"We were so naïve when we signed the contract," Mauricio Pochettino admitted this week. "We misjudged the situation. It was worse than we really believed." That's a remarkable thing to say when your team has just won their World Cup group for the first time in 15 years.
That gap between where the USMNT was and where it is now is exactly the story of this tournament. The Americans have two group stage wins — their most since 1930 — and six goals, one short of their all-time record for an entire World Cup. They've got fans singing John Denver in the stands. Paraguay and Australia got dismantled. Turkey is up next, and nobody is talking about the USMNT the way they were six months ago.
Four straight losses and a necessary crash
This didn't happen overnight, and it didn't happen smoothly. In March 2025, the USMNT lost to Panama in the Nations League semifinals. Then lost again. Then again. Four consecutive defeats. The talent was always there — Christian Pulisic, Tyler Adams, Weston McKennie, Folarin Balogun, Sergino Dest — but talent sitting in a comfort zone doesn't win tournaments.
Pochettino saw the crash coming and, by his own account, let it happen. "When we detect all the problems, we go for the solution," he said. "That was the process so that now is not a coincidence."
The structural problem was always time. Club managers get nine months a year with their players. Pochettino gets the USMNT every six to eight weeks. Changing a team's culture in those conditions isn't a project — it's a puzzle. His staff, many of whom have worked with him for years, ran intense training sessions and pushed hard on everything the players thought was normal. Not everyone enjoyed it.
Why not us?
In November 2025, Pochettino put three words in front of his squad: why not us? It sounds simple. After losing to Belgium, Portugal, and Germany in the buildup to the tournament, it also sounded optimistic to the point of delusion.
Then the World Cup started, and the switch flipped.
Pochettino compared it to gardening — you plant a seed, nothing happens for a long time, then one day there's a tree. The metaphor works, but what it doesn't capture is how quickly those trees can be cut down. The USMNT still has Turkey to navigate before anyone starts talking about deeper rounds, and the bracket only gets harder from here.

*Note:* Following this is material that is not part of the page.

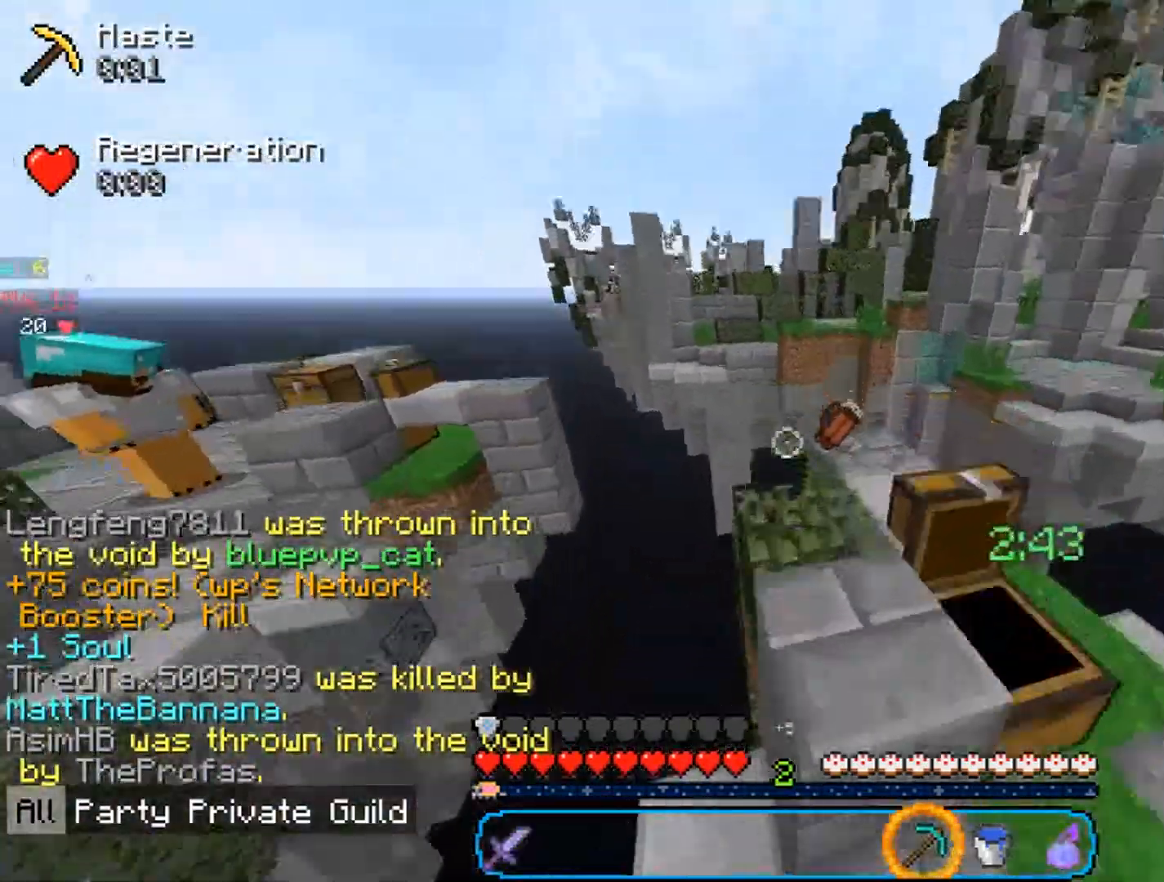
{"keys": ["d", "w"], "mouse": [], "events": [[100, "d", "up"], [433, "d", "down"]]}
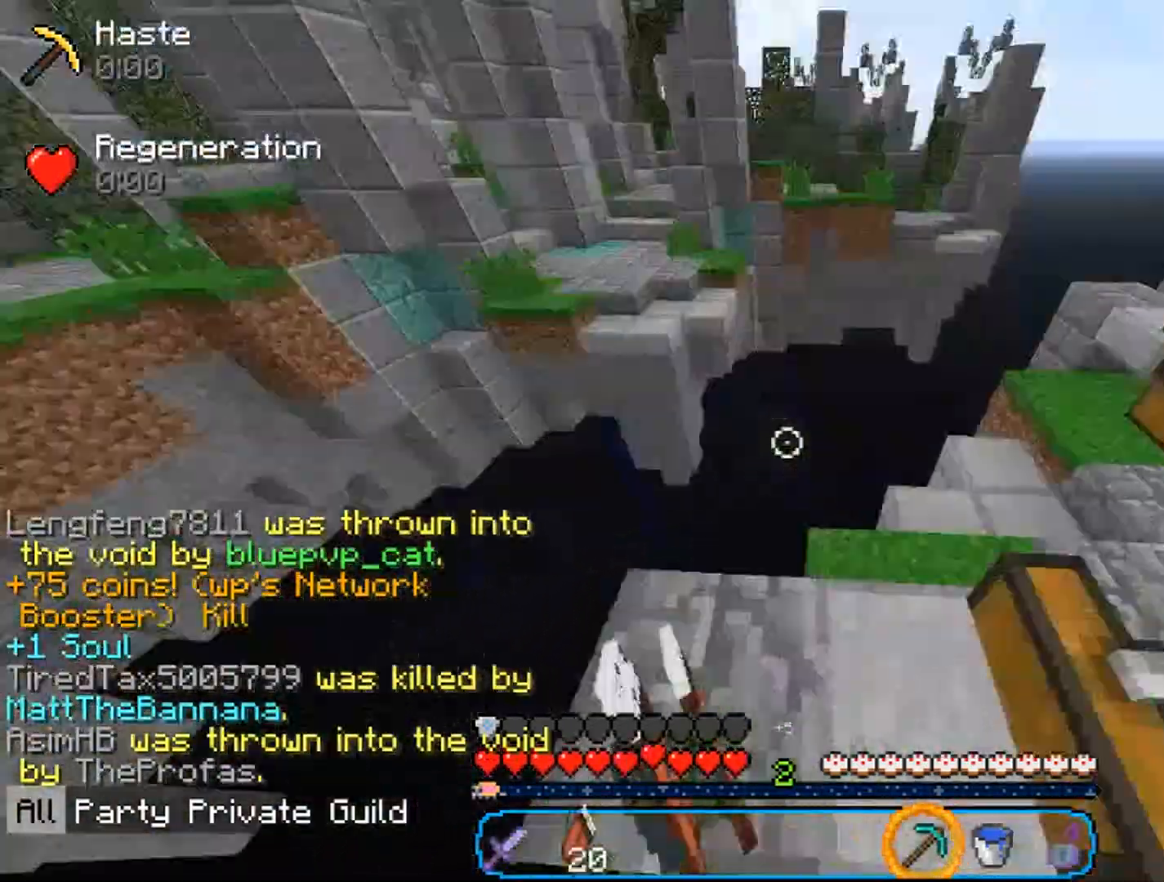
{"keys": ["d", "w"], "mouse": [], "events": []}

- First group stage win since 2010
- Two wins — most in the group stage since 1930
- Six goals — one shy of their all-time World Cup record
- Four consecutive losses as recently as spring 2025
Anyone who backed the USMNT to top their group at tournament outset was being bold. Anyone backing them to go deep now is looking at a team that just found its ceiling — and hasn't hit it yet. Whether the odds have caught up to that reality is the right question to ask before Turkey kicks off.
Pochettino once sat in a 100,000-seat stadium watching Texas vs. Ohio State and asked himself why American soccer couldn't generate that kind of pull. It's still a long road. But right now, at this World Cup, the question "why not us?" has a pretty compelling answer forming on the pitch.